Ou seja, o credor de um crédito extraconcursal — como no caso do trabalhador em questão — não pode esperar indefinidamente o desenrolar do plano de recuperação, devendo buscar a satisfação de seu crédito de forma individual e direta.

Impacto da Lei 14.112/2020 na Competência do Juízo Recuperacional

A Lei 14.112/2020, que reformou a Lei de Recuperação Judicial e Falências (Lei 11.101/2005), trouxe mudanças importantes para delimitar a competência do juízo da recuperação. Antes da reforma, havia uma interpretação mais ampla, segundo a qual o juízo da recuperação teria competência para decidir sobre quase todas as execuções contra a empresa, mesmo se tratando de créditos extraconcursais.

Com a nova lei, o entendimento mudou, restringindo a competência do juízo da recuperação para lidar apenas com execuções que envolvem bens de capital essenciais à continuidade das atividades empresariais, como forma de garantir a preservação da empresa. Fora essas situações, outros créditos, como os trabalhistas extraconcursais, podem ser executados nos juízos competentes, como é o caso da Justiça do Trabalho.

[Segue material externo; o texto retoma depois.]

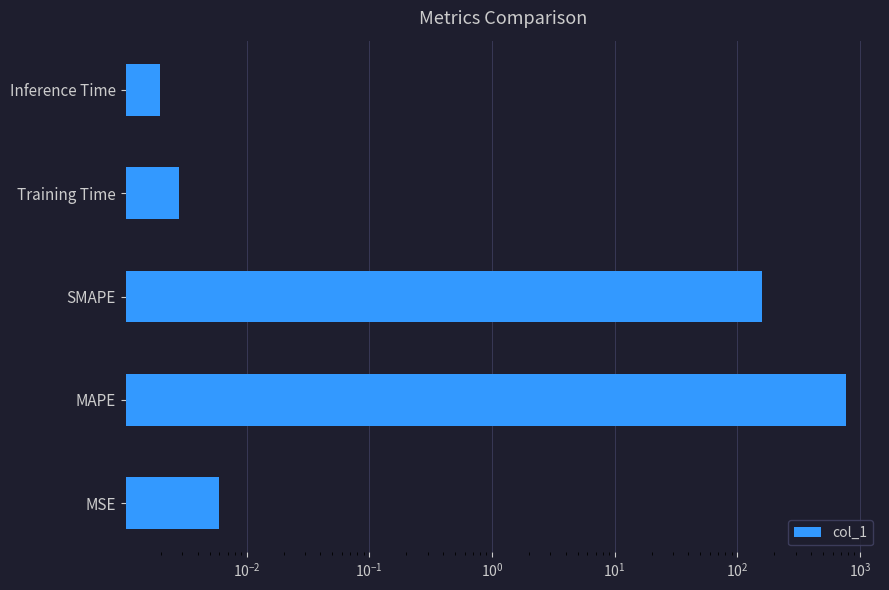

Are the bars horizontal?

Yes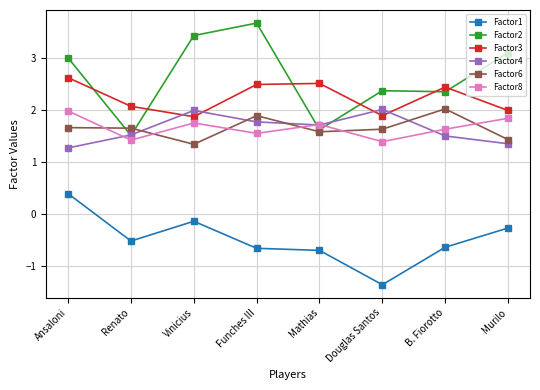

True or false: Factor1 and Factor6 cross at least once.

False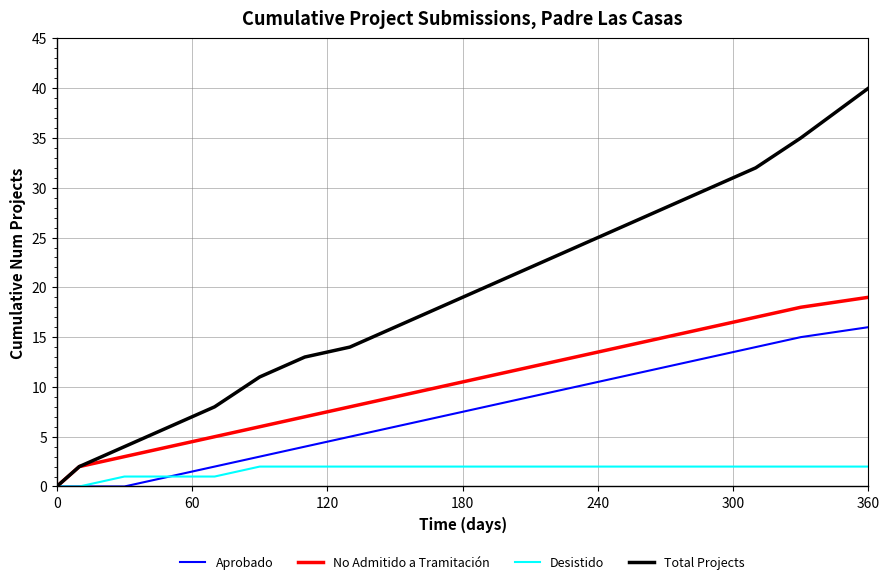

True or false: Total Projects has more than 1 points higher than both neighbors.

False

Essa mudança trouxe maior segurança jurídica para credores trabalhistas, que agora têm mais clareza sobre onde devem buscar a execução de seus créditos.

A Importância do Princípio da Preservação da Empresa

A preservação da empresa é um princípio fundamental do regime de recuperação judicial. Ele tem como objetivo manter a continuidade das atividades empresariais, evitando a falência, o que traria prejuízos a empregados, fornecedores e credores em geral.

No entanto, como bem apontado pelo ministro Bellizze, o princípio da preservação da empresa não é absoluto. Embora seja importante dar à empresa em recuperação um tempo para se reorganizar e pagar suas dívidas de maneira sustentável, não é admissível que esse princípio seja usado para postergar indefinidamente o pagamento de créditos extraconcursais, especialmente os trabalhistas, que gozam de prioridade legal.

O Que Mudou com a Reforma da Lei de Recuperação Judicial?

A Lei 14.112/2020 trouxe diversas mudanças importantes para o processo de recuperação judicial. Entre as principais alterações, destacam-se:

  1. Restrição da Competência do Juízo da Recuperação: Agora, a competência do juízo da recuperação se limita a questões relacionadas diretamente ao plano de recuperação e à preservação dos bens essenciais à atividade da empresa. Execuções de créditos extraconcursais, como os trabalhistas, podem prosseguir em seus juízos de origem.
  2. Prioridade dos Créditos Extraconcursais: Créditos extraconcursais, como os gerados após o pedido de recuperação, passaram a ter uma execução mais direta, fora do âmbito da recuperação, assegurando que o credor não fique à mercê da conclusão do plano de recuperação.
  3. Foco na Continuidade da Empresa: A lei reforça a ideia de que a recuperação judicial visa a manter as atividades empresariais, mas sem permitir que isso inviabilize o pagamento de dívidas extraconcursais, especialmente trabalhistas.

Conclusão

A decisão do STJ no caso do trabalhador de Mato Grosso é um marco importante para definir a competência da Justiça do Trabalho na execução de créditos trabalhistas extraconcursais após o fim do stay period em processos de recuperação judicial. Com base na Lei 14.112/2020, a Justiça do Trabalho é o foro adequado para processar a execução desses créditos, garantindo que os trabalhadores possam receber suas verbas sem depender do desenrolar do processo de recuperação da empresa.

Esse entendimento traz segurança tanto para os trabalhadores quanto para as empresas, ao delimitar claramente as responsabilidades de cada juízo e garantir que a execução de créditos extraconcursais siga seu curso normal, sem prejudicar a continuidade da empresa.